On le voit, Forêts emprunte une structure assez semblable à celle qui avait fait le succès d’Incendies [12], juxtaposant des temporalités distinctes et opérant par une remontée dans le temps qui travaille sur plusieurs générations. Loup le comprend lorsqu’elle dit à sa mère : « Tu ne m’as pas donné la vie, tu m’as légué ta douleur comme ta mère Luce t’a légué la sienne. » (36) De la douleur de Luce, il faudra remonter encore à celle de Ludivine, pour finalement apprendre que l’os de mâchoire est le sien, à elle qui s’est un jour sacrifiée pour racheter les crimes commis par son père, son grand-père et son arrière-grand-père, et ainsi sauver la vie de Sarah Cohen, juive internée dans le camp, et de l’enfant qu’elle attend. Figure sacrificielle, Ludivine apparaît aussi comme une figure de réconciliation, puisqu’elle est issue d’une lignée d’industriels allemands, coupables d’adultères et d’incestes, lignée qui s’éteint avec elle. La mémoire ainsi découverte permet à Loup, comme à Douglas, d’envisager l’avenir. Aimée et son jumeau peuvent enfin reposer en paix : « Moi qui croyais être liée par mon sang au sang de mes ancêtres/Je découvre que je suis liée par mes promesses/Aux promesses que vous vous êtes faites./Et que vous avez tenues. » (108)

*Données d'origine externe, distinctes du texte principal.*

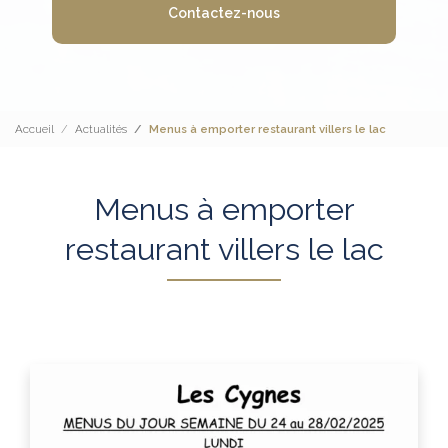
Contactez-nous
Accueil
Actualités
Menus à emporter restaurant villers le lac
Menus à emporter
restaurant villers le lac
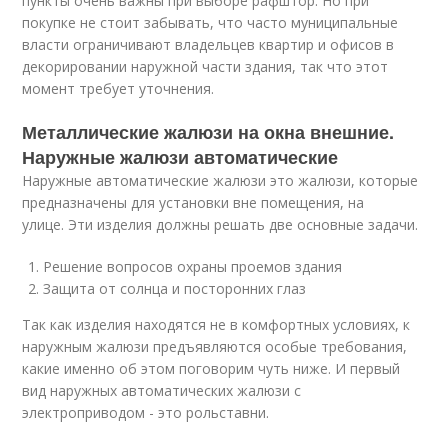
пункты очень важны при выборе рафштор. Но при
покупке не стоит забывать, что часто муниципальные
власти ограничивают владельцев квартир и офисов в
декорировании наружной части здания, так что этот
момент требует уточнения.
Металлические жалюзи на окна внешние.
Наружные жалюзи автоматические
Наружные автоматические жалюзи это жалюзи, которые
предназначены для установки вне помещения, на
улице. Эти изделия должны решать две основные задачи.
Решение вопросов охраны проемов здания
Защита от солнца и посторонних глаз
Так как изделия находятся не в комфортных условиях, к
наружным жалюзи предъявляются особые требования,
какие именно об этом поговорим чуть ниже. И первый
вид наружных автоматических жалюзи с
электроприводом - это рольставни.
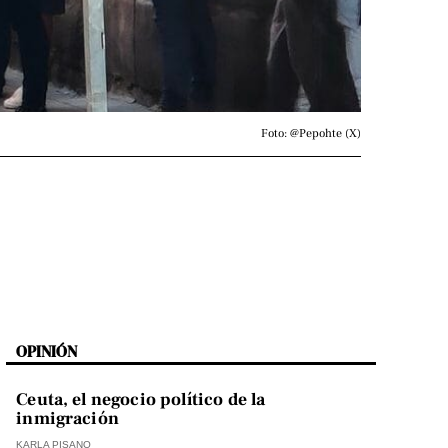
Foto: @Pepohte (X)
OPINIÓN
Ceuta, el negocio político de la
inmigración
KARLA PISANO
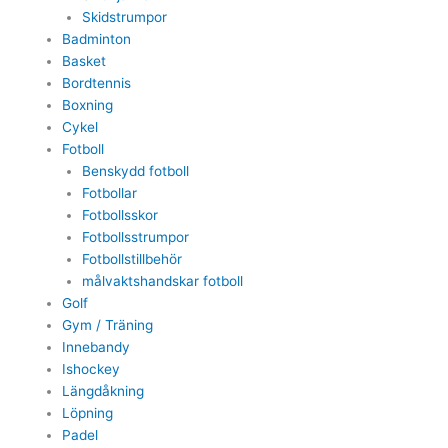
Skidstrumpor
Badminton
Basket
Bordtennis
Boxning
Cykel
Fotboll
Benskydd fotboll
Fotbollar
Fotbollsskor
Fotbollsstrumpor
Fotbollstillbehör
målvaktshandskar fotboll
Golf
Gym / Träning
Innebandy
Ishockey
Längdåkning
Löpning
Padel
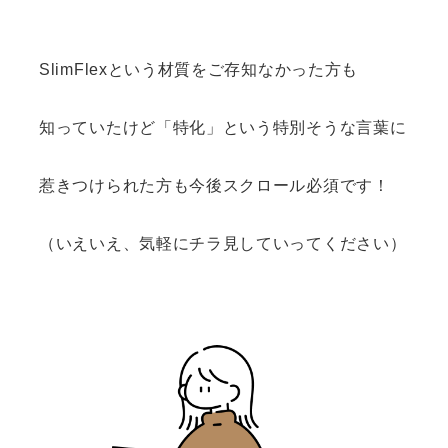
SlimFlexという材質をご存知なかった方も
知っていたけど「特化」という特別そうな言葉に
惹きつけられた方も今後スクロール必須です！
（いえいえ、気軽にチラ見していってください）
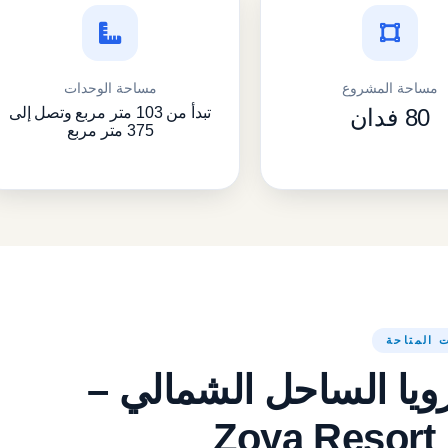
مساحة المشروع
مساحة الوحدات
80 فدان
تبدأ من 103 متر مربع وتصل إلى
375 متر مربع
 المتاحة
ويا الساحل الشمالي –
Zoya Resort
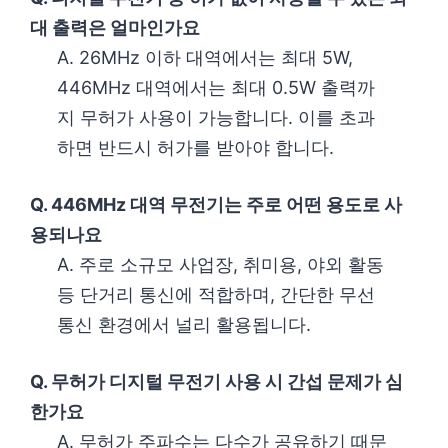
대 출력은 얼마인가요
A. 26MHz 이하 대역에서는 최대 5W,
446MHz 대역에서는 최대 0.5W 출력까
지 무허가 사용이 가능합니다. 이를 초과
하면 반드시 허가를 받아야 합니다.
Q. 446MHz 대역 무전기는 주로 어떤 용도로 사
용되나요
A. 주로 소규모 사업장, 취미용, 야외 활동
등 단거리 통신에 적합하며, 간단한 무선
통신 환경에서 널리 활용됩니다.
Q. 무허가 디지털 무전기 사용 시 간섭 문제가 심
한가요
A. 무허가 주파수는 다수가 공유하기 때문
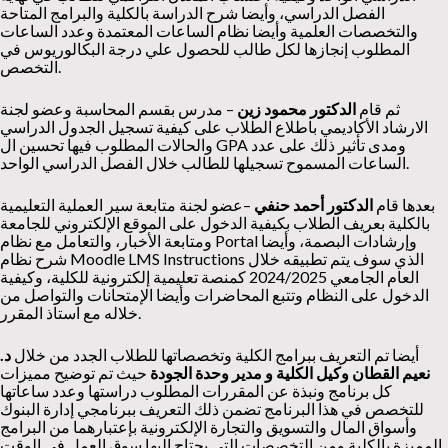
الفصل الدراسي، وأيضا شرح الدراسة بالكلية والبرامج المتاحة
والتخصصات العلمية وأيضا نظام الساعات المعتمدة وعدد الساعات
المطلوب إنجازها لكل طالب للحصول علي درجة البكالوريوس في
التخصص.
ثم قام
الدكتور محمود زين
– مدرس بقسم المحاسبة وعضو لجنة
الارشاد الأكاديمي باطلاع الطلاب على كيفية تسجيل الجدول الدراسي
والحالات المطلوب فيها تحسين ال GPA ومدى تأثير ذلك على عدد
الساعات المسموح تسجيلها للطالب خلال الفصل الدراسي الواحد.
بعدها قام
الدكتور أحمد حنفي
–عضو لجنة متابعة سير العملية التعليمية
بالكلية بعريف الطلاب بكيفية الدخول على الموقع الإلكتروني للجامعة
ومتابعة الأخبار، والتعامل مع نظام Portal وإرشادات البصمة، وأيضا
شرح نظام Moodle LMS Instructions الذي سوف يتم تطبيقه خلال
العام الجامعي 2024/2025 كمنصة تعليمية إلكترونية للكلية، وكيفية
الدخول على النظام وتتبع المحاضرات وأيضا الإمتحانات والتواصل من
خلاله مع استاذ المقرر.
أيضا تم التعريف ببرامج الكلية وتخصصاتها للطلاب الجدد من خلال
د.
نعيم القطان وكيل الكلية و مدير وحدة الجودة
حيث تم توضيح مميزات
كل برنامج ونبذة عن المقررات المطلوب دراستها وعدد ساعاتها
للتخصص في هذا البرنامج تضمن ذلك التعريف ببرنامجي إدارة البنوك
وأسواق المال والتسويق والتجارة الإلكترونية بإعتبارهما من البرامج
المميزة بالكلية ومن التخصصات التي يحتاج إليها سوق العمل في الوقت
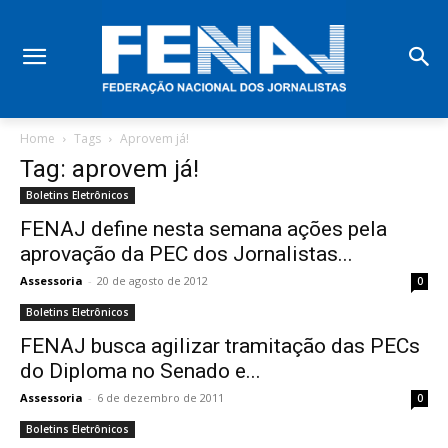
Home
Tags
Aprovem já!
Tag: aprovem já!
Boletins Eletrônicos
FENAJ define nesta semana ações pela
aprovação da PEC dos Jornalistas...
Assessoria
-
20 de agosto de 2012
0
Boletins Eletrônicos
FENAJ busca agilizar tramitação das PECs
do Diploma no Senado e...
Assessoria
-
6 de dezembro de 2011
0
Boletins Eletrônicos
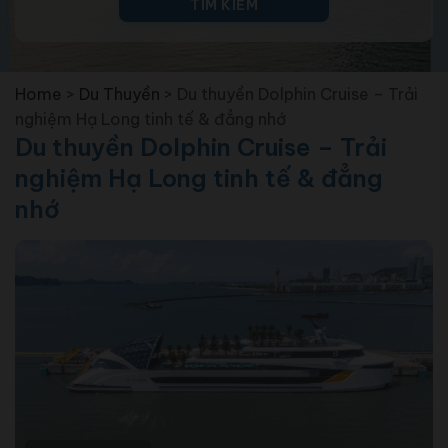
TÌM KIẾM
Home
>
Du Thuyền
>
Du thuyền Dolphin Cruise – Trải
nghiệm Hạ Long tinh tế & đẳng nhớ
Du thuyền Dolphin Cruise – Trải
nghiệm Hạ Long tinh tế & đẳng
nhớ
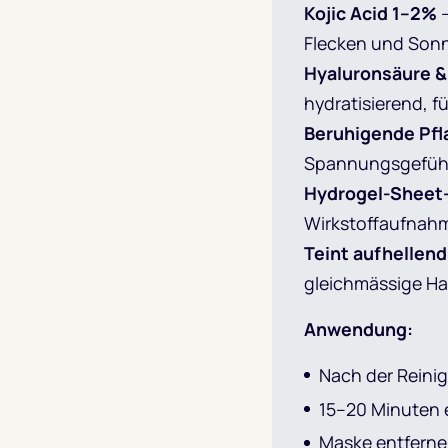
Kojic Acid 1–2%
–
Flecken und So
Hyaluronsäure &
hydratisierend, f
Beruhigende Pfl
Spannungsgefüh
Hydrogel-Sheet
Wirkstoffaufnah
Teint aufhellend
gleichmässige Ha
Anwendung:
Nach der Reini
15–20 Minuten 
Maske entfernen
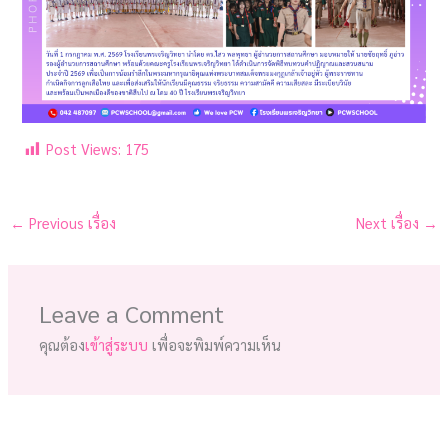
Post Views:
175
←
Previous เรื่อง
Next เรื่อง
→
Leave a Comment
คุณต้อง
เข้าสู่ระบบ
เพื่อจะพิมพ์ความเห็น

On le sent peut-être à la lumière de ce compte rendu déjà bien tordu : Forêts, comme Incendies l’avait fait, reprend le modèle de la tragédie antique, mais en lui donnant plus d’extension qu’il ne l’avait fait jusqu’à présent. Car nous sommes dans une réécriture des Atrides, où domineraient les figures féminines que sont Clytemnestre, Iphigénie et Électre, figures réparties diversement et souvent de manière hybride sur les sept générations qui composent le personnel de la pièce. Il en résulte une pièce-fleuve — la représentation exige plus de quatre heures —, qui couvre à grands traits l’histoire du vingtième siècle autour d’un point médian qui serait l’Holocauste. On ne pourra jamais reprocher à Wajdi Mouawad de manquer d’ambition… mais on ne pourra pas non plus lui reprocher de manquer de talent. D’une pièce à l’autre, Mouawad parvient à raffiner son langage qui prend une coloration lyrique, travaillant en demi-teintes, et il construit ses textes autour de phrases-clés dont la répétition atteint la complainte. Encore bien plus que l’objet inattendu, ici l’os, dans Incendies la vareuse, c’est dans le langage, parfois gravé à même le corps — par exemple le « Je ne t’abandonnerai jamais », tatoué au dos de Ludivine —, que s’écrit le legs testamentaire, et que s’ouvre toute possibilité de rédemption.